A quick worked example in G major makes it concrete. G sits one step clockwise of C, so its three majors are C (IV), G (I) and D (V). Drop to the inner ring directly beneath each and you get A minor (ii), E minor (vi) and B minor (iii). Now you have a full palette — G, C, D, Em, Am, Bm — to write a verse and chorus, all sourced from a small neighborhood of the circle. The same trick works in every key; only the position rotates.
Common mistakes songwriters make with the circle
The circle is forgiving, but a few habits trip people up:
- Treating it as a rulebook rather than a map. Adjacent keys move smoothly, but a bold jump to a distant key can be exactly the surprise a bridge needs. Use the circle to understand why a change sounds the way it does, not to forbid the interesting ones.
- Forgetting the relative minor lives in the same slot. A song in A minor uses the same key signature and the same neighbors as C major. If you write in minor keys, read the inner ring as your home rather than feeling lost on the outer one.

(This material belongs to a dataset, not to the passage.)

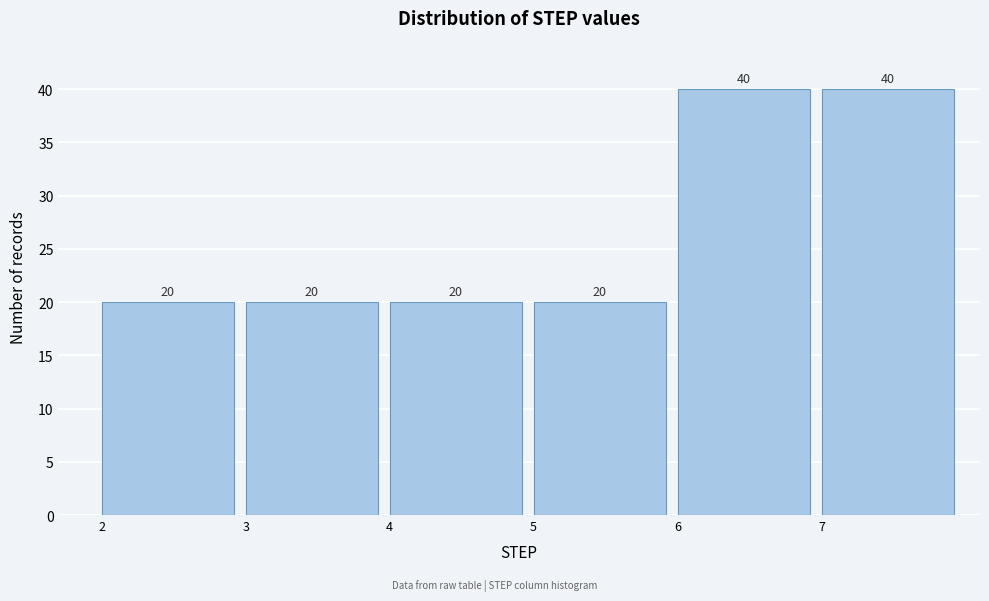

What is the height of the bar covering 3 to 4 on the x-axis?

20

- Confusing the order of sharps with the order of keys. The keys add one sharp at a time as you move clockwise, but the individual sharps appear in their own running order (F#, C#, G#…). Keep the two lists separate in your head.

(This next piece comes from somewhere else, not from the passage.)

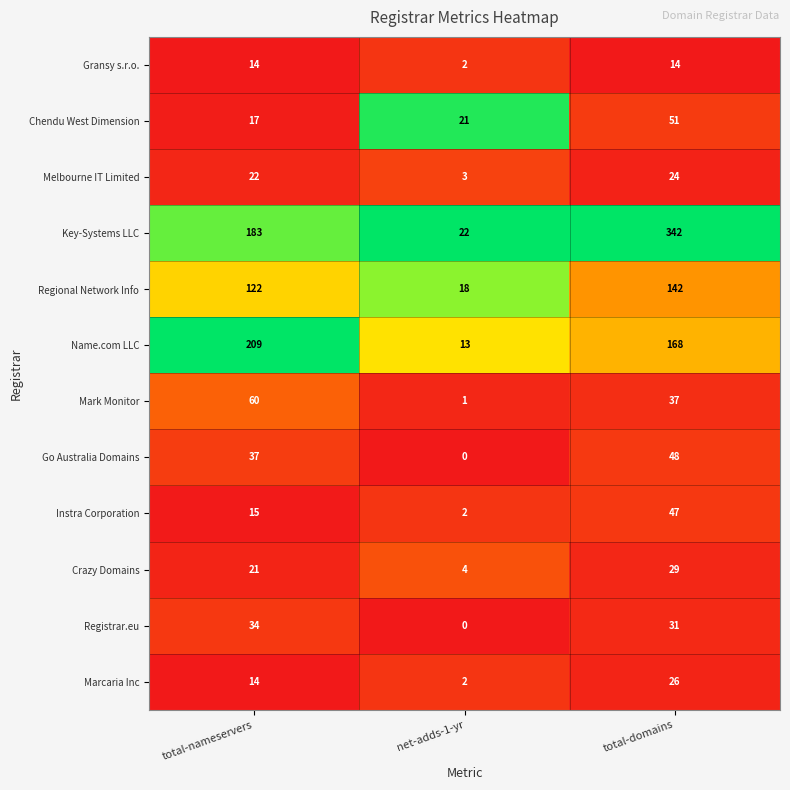

How many distinct data groups are displayed?

12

- Over-modulating. Hopping to a new key every section because the circle makes it easy usually weakens a song. One well-placed key change lands harder than three restless ones.
An easy way to memorize it
For the sharp order, use a phrase like “Father Charles Goes Down And Ends Battle” (F, C, G, D, A, E, B). Read it backwards for the flat order. The number of sharps or flats also tells you the key: one sharp is G major, two is D major, and so on clockwise. Spend five minutes a day drawing the circle from memory and it’ll stick within a week.
If drawing it from scratch feels daunting, anchor yourself with three landmarks first: C at the top, its enharmonic opposite (F#/G♭) at the bottom, and F immediately counter-clockwise of C. From those three points you can fill in the rest by counting fifths in either direction, which is far easier than memorizing twelve positions cold.
Frequently asked questions
Why is it called the circle of fifths?
Because each step clockwise moves up a perfect fifth (for example, C up to G, G up to D). After twelve fifths you return to where you started, forming a closed circle of all twelve pitch classes.
What’s the difference between the circle of fifths and the circle of fourths?
They’re the same diagram read in opposite directions. Going clockwise is fifths; going counter-clockwise is fourths (C to F is a fourth). Many songwriters think in fourths because counter-clockwise motion creates that resolving pull toward the tonic.
Do I need to memorize the whole circle to write songs?
No. Start by learning where C, G, D, F and B♭ sit and how to grab the IV and V chords next to your key. The rest comes naturally as you write in more keys over time. Pairing it with a reliable way to find the key of a song will speed things up.
How does the circle of fifths help with transposing a song?
Transposing is just rotating the circle. If you want to move a song up or down to suit a vocalist, count how many steps your new key is from the old one, then shift every chord the same number of steps in the same direction. The shape of the progression stays identical; only the labels change, which is why the relationships between chords survive a key change unharmed.